**Work to be completed:**
List every section heading that appears in the excerpt on hypoxia and foam cell formation, in the order they occur.

Statistical Analysis
Results are given as mean±SD. Statistical comparisons were performed with the 2-tailed Student paired t test. Results were considered significant at P<0.01.

Results

Hypoxic Cultivation of the Coculture
To evaluate the effect of hypoxia on foam cell formation, we performed a coculture of arterial wall cells and macrophages with LDL loading under hypoxic conditions. Online Figure I (please see http://atvb.ahajournals.org) provides a diagram of the hypoxic coculture cultivation. For the final 72 hours, arterial wall cells and macrophages were cultivated in the medium along with LDL at a concentration of 3 mg/mL at either 21% O₂ or 2% O₂. Panels a and b of Figure 1 are photomicrographs of cells that were collected from the extracellular matrix layer of the coculture and applied to the lipid staining after cytospin preparation. At 2% O₂, almost 40% of the collected cells were stained with oil red O (Figure 1b and 1c), but at 21% O₂, positively stained cells accounted for <10% (Figure 1a and 1c). The percentage of stained cells differed significantly between the 2 levels of oxygen tension (Figure 1c).

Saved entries

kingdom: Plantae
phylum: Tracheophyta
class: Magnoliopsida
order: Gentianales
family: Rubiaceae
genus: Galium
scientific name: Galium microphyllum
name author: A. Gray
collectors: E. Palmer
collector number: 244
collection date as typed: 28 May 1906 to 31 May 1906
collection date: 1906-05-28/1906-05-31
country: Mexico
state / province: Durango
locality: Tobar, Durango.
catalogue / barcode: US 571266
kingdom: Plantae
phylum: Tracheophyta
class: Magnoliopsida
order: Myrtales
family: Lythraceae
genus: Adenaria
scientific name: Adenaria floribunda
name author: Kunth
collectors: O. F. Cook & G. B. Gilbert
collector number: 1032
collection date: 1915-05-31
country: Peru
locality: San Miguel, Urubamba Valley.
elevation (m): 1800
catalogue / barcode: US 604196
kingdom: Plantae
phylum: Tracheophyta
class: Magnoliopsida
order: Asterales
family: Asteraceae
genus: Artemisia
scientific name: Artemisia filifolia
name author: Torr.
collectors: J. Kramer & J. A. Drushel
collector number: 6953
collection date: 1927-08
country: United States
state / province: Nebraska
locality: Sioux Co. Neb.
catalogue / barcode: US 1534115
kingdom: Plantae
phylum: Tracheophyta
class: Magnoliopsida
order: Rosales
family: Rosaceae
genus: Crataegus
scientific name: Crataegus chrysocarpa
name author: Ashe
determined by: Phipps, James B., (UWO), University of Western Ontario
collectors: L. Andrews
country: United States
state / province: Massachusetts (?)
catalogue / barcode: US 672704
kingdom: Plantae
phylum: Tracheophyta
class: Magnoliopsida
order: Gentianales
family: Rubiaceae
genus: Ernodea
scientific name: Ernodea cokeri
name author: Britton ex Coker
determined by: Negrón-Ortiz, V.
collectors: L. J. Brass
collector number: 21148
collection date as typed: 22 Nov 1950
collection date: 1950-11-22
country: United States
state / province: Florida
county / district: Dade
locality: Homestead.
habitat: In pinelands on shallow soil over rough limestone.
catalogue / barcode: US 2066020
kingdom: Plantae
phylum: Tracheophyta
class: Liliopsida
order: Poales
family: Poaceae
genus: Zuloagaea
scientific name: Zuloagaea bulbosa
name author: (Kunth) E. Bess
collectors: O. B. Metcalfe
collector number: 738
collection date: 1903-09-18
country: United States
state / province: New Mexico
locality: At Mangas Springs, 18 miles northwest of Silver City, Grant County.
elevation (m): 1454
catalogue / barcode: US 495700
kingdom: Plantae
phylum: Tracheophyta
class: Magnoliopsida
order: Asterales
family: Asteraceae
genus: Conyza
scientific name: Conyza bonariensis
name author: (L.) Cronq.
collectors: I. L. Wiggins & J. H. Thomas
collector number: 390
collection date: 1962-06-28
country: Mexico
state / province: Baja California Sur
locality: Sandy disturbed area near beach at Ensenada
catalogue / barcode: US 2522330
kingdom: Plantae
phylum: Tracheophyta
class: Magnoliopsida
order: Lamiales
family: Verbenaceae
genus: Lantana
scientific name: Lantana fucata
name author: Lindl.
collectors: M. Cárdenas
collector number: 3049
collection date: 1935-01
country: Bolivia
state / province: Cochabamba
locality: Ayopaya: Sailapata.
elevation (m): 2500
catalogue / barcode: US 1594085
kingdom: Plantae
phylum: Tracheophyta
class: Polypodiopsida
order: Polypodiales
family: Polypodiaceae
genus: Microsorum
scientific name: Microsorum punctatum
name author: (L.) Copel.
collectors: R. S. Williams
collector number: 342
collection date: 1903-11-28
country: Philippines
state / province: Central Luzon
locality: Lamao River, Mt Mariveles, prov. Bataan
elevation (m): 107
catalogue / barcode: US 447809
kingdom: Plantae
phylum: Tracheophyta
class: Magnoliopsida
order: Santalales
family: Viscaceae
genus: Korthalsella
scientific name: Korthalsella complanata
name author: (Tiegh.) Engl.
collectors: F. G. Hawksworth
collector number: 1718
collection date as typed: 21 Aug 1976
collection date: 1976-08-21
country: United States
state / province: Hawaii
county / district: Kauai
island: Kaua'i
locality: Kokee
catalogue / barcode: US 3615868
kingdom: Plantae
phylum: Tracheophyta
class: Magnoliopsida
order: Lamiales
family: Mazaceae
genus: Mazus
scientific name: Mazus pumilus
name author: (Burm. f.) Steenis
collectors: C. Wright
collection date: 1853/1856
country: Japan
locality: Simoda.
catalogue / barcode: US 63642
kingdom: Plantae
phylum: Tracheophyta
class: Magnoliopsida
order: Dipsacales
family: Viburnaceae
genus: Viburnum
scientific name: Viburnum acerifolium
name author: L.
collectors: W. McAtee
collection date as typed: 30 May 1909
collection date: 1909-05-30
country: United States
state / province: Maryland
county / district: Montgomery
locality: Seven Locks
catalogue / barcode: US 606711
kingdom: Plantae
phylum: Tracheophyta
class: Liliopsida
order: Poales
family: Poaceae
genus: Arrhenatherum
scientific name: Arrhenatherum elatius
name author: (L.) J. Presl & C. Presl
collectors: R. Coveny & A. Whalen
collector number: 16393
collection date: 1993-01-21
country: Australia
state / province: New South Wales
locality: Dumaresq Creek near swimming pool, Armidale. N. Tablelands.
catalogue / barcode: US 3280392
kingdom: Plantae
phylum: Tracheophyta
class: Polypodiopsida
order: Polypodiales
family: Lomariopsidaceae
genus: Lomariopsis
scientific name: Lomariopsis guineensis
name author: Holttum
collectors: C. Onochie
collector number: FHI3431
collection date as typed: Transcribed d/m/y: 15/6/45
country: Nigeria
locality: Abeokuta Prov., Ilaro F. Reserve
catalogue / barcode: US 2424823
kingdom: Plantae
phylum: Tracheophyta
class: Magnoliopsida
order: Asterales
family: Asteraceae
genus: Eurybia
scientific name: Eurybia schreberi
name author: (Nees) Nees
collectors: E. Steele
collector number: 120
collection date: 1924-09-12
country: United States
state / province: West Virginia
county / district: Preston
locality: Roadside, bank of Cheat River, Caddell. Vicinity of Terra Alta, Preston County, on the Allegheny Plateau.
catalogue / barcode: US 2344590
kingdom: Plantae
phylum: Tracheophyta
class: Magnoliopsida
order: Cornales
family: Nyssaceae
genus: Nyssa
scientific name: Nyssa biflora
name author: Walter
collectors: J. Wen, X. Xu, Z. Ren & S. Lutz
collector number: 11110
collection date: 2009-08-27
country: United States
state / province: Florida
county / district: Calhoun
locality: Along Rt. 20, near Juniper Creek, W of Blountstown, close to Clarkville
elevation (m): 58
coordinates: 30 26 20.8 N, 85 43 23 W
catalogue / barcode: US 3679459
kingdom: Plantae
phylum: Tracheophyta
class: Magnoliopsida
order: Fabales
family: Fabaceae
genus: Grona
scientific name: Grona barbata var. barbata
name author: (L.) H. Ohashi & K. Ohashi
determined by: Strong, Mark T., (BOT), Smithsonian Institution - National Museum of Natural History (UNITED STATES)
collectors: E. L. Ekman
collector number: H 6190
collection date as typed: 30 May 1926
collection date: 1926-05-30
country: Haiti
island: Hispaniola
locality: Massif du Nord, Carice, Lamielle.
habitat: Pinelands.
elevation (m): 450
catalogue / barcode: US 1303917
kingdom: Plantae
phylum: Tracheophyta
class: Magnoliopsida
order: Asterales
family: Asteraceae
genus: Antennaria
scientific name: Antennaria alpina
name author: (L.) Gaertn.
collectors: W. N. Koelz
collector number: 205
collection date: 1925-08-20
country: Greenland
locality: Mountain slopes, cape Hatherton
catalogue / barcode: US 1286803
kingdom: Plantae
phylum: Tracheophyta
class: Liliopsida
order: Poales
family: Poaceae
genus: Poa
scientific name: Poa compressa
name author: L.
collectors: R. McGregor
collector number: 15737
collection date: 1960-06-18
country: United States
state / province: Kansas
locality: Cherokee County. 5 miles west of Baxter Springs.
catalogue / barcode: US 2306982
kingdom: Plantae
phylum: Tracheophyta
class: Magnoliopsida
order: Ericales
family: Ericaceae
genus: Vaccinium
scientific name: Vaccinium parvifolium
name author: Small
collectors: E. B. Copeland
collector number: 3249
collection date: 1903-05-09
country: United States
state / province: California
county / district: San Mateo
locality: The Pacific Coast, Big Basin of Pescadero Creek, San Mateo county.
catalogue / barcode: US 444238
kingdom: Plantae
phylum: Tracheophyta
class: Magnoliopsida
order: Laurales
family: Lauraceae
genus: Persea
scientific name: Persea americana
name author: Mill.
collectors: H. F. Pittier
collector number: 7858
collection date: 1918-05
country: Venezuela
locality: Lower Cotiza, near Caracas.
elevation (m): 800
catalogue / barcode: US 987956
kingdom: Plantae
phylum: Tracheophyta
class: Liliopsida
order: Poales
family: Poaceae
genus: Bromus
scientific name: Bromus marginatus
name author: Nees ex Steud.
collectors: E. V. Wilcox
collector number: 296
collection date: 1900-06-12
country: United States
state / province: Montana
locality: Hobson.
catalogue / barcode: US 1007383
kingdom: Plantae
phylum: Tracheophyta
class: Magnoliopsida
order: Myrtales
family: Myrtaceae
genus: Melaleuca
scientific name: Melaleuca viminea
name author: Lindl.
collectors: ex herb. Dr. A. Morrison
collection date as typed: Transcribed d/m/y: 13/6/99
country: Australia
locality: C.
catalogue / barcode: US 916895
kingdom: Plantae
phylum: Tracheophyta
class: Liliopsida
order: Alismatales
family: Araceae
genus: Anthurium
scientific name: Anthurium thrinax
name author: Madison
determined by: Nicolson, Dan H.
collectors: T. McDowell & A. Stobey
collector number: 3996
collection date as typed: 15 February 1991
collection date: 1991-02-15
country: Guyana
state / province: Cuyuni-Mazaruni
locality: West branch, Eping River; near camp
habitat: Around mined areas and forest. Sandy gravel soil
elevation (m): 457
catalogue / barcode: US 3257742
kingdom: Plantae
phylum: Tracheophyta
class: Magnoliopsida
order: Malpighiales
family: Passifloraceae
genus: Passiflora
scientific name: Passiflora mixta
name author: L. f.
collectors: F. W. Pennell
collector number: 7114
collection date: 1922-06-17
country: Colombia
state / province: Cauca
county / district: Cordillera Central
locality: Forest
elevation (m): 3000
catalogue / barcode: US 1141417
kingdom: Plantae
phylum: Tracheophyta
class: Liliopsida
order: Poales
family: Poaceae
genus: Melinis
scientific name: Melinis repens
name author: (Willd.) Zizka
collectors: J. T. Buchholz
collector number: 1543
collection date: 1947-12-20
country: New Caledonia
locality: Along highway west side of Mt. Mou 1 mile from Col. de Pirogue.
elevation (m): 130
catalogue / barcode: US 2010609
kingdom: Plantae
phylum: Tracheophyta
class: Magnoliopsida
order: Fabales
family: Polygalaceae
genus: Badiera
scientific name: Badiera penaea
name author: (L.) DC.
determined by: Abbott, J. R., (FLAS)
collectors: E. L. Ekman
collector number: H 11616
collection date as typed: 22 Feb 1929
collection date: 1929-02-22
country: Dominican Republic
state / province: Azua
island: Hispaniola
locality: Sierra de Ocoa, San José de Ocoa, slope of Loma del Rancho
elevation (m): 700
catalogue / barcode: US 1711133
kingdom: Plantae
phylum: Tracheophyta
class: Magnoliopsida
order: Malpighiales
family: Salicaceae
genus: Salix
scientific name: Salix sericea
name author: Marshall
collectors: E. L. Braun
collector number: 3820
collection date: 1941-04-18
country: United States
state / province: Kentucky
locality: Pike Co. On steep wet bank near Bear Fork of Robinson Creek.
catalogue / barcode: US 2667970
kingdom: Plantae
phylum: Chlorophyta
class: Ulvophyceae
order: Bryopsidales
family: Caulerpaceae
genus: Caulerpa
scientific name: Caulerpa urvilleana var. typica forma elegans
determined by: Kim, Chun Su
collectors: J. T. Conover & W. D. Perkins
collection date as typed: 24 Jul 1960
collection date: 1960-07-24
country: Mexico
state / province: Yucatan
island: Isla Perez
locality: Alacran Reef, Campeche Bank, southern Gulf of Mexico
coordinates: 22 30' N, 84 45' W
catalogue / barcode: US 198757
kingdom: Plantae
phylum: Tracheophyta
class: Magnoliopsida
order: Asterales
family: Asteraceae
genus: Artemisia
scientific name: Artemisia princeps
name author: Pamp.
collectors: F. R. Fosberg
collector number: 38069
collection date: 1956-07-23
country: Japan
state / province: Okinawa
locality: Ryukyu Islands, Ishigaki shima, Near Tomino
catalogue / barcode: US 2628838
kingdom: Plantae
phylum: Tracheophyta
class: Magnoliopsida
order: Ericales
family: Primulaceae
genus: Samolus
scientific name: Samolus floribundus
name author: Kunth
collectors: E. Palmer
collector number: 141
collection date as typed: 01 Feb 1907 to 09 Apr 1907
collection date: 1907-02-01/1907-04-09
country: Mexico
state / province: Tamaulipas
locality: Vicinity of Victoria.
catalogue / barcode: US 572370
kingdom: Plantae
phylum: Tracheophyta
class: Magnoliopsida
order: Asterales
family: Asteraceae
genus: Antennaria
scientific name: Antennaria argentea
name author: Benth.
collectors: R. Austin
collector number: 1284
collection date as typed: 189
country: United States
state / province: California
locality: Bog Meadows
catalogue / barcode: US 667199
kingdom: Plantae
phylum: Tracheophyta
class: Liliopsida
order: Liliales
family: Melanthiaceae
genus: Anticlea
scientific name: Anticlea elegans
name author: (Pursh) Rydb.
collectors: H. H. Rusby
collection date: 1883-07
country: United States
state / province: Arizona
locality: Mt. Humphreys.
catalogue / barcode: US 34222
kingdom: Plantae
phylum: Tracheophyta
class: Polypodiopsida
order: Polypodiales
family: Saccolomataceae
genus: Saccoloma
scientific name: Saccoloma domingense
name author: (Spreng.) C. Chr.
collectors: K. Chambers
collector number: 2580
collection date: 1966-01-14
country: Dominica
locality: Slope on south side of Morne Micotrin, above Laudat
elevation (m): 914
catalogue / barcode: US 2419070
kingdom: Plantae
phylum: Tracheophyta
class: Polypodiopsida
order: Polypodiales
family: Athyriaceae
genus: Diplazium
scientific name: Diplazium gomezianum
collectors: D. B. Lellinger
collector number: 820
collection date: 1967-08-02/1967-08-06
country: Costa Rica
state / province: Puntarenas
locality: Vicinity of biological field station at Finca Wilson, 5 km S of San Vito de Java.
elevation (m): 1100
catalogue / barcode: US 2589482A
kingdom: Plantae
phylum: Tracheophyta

**Reply to the task:**
Statistical Analysis
Results
Hypoxic Cultivation of the Coculture